** Records supplied follows **
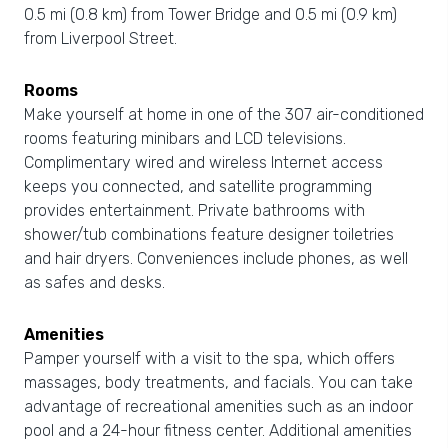
0.5 mi (0.8 km) from Tower Bridge and 0.5 mi (0.9 km)
from Liverpool Street.
Rooms
Make yourself at home in one of the 307 air-conditioned
rooms featuring minibars and LCD televisions.
Complimentary wired and wireless Internet access
keeps you connected, and satellite programming
provides entertainment. Private bathrooms with
shower/tub combinations feature designer toiletries
and hair dryers. Conveniences include phones, as well
as safes and desks.
Amenities
Pamper yourself with a visit to the spa, which offers
massages, body treatments, and facials. You can take
advantage of recreational amenities such as an indoor
pool and a 24-hour fitness center. Additional amenities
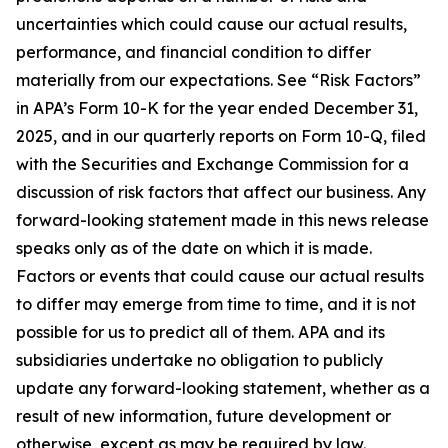
uncertainties which could cause our actual results,
performance, and financial condition to differ
materially from our expectations. See “Risk Factors”
in APA’s Form 10-K for the year ended December 31,
2025, and in our quarterly reports on Form 10-Q, filed
with the Securities and Exchange Commission for a
discussion of risk factors that affect our business. Any
forward-looking statement made in this news release
speaks only as of the date on which it is made.
Factors or events that could cause our actual results
to differ may emerge from time to time, and it is not
possible for us to predict all of them. APA and its
subsidiaries undertake no obligation to publicly
update any forward-looking statement, whether as a
result of new information, future development or
otherwise, except as may be required by law.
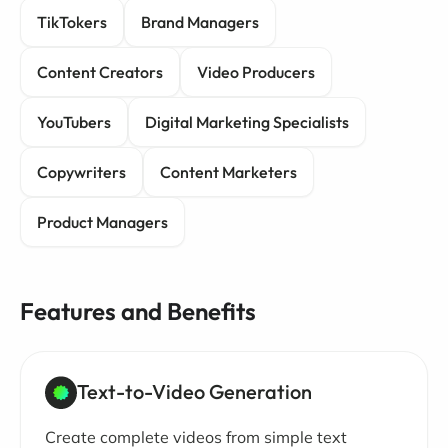
TikTokers
Brand Managers
Content Creators
Video Producers
YouTubers
Digital Marketing Specialists
Copywriters
Content Marketers
Product Managers
Features and Benefits
Text-to-Video Generation
Create complete videos from simple text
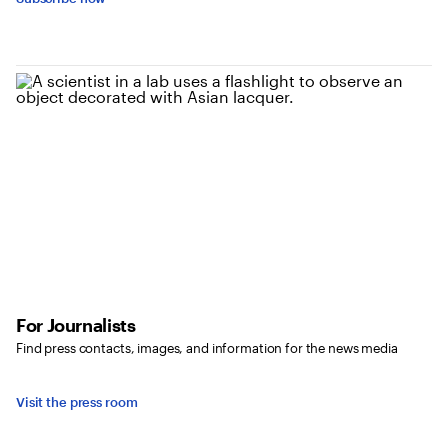
For Journalists
Find press contacts, images, and information for the news media
Visit the press room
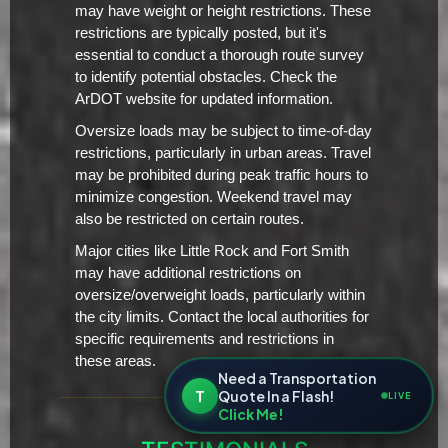
may have weight or height restrictions. These
restrictions are typically posted, but it's
essential to conduct a thorough route survey
to identify potential obstacles. Check the
ArDOT website for updated information.
Oversize loads may be subject to time-of-day
restrictions, particularly in urban areas. Travel
may be prohibited during peak traffic hours to
minimize congestion. Weekend travel may
also be restricted on certain routes.
Major cities like Little Rock and Fort Smith
may have additional restrictions on
oversize/overweight loads, particularly within
the city limits. Contact the local authorities for
specific requirements and restrictions in
these areas.
Need a Transportation
T
Quote In a Flash!
LIVE
Click Me!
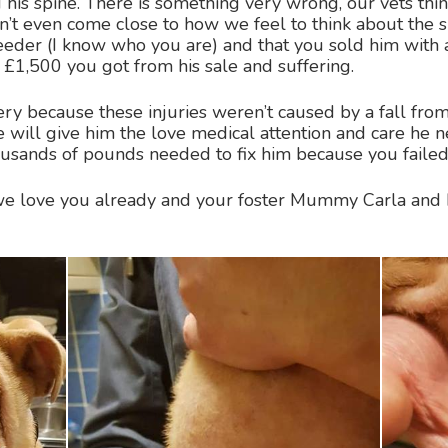
d his spine. There is something very wrong, our vets thi
’t even come close to how we feel to think about the s
breeder (I know who you are) and that you sold him with 
1,500 you got from his sale and suffering.
y because these injuries weren’t caused by a fall fro
e will give him the love medical attention and care he
housands of pounds needed to fix him because you failed
 love you already and your foster Mummy Carla and 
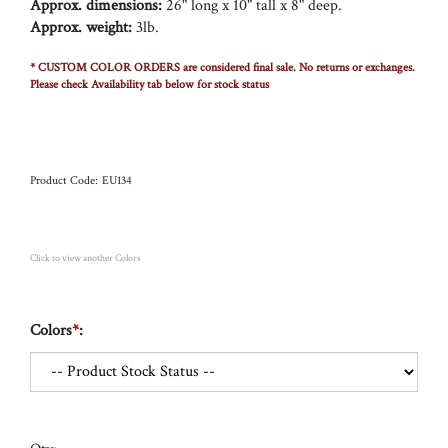
Approx. dimensions:
26" long x 10" tall x 8" deep.
Approx. weight:
3lb.
* CUSTOM COLOR ORDERS are considered final sale. No returns or exchanges.
Please check Availability tab below for stock status
Product Code:
EU134
Click to view another Colors
Colors
*
:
** End of Records supplied **
**Work request**
Wherever the word "sale" turns up in a line of the entries above, copy that line.

**Answer to this exercise**
1,500 you got from his sale and suffering.
* CUSTOM COLOR ORDERS are considered final sale. No returns or exchanges.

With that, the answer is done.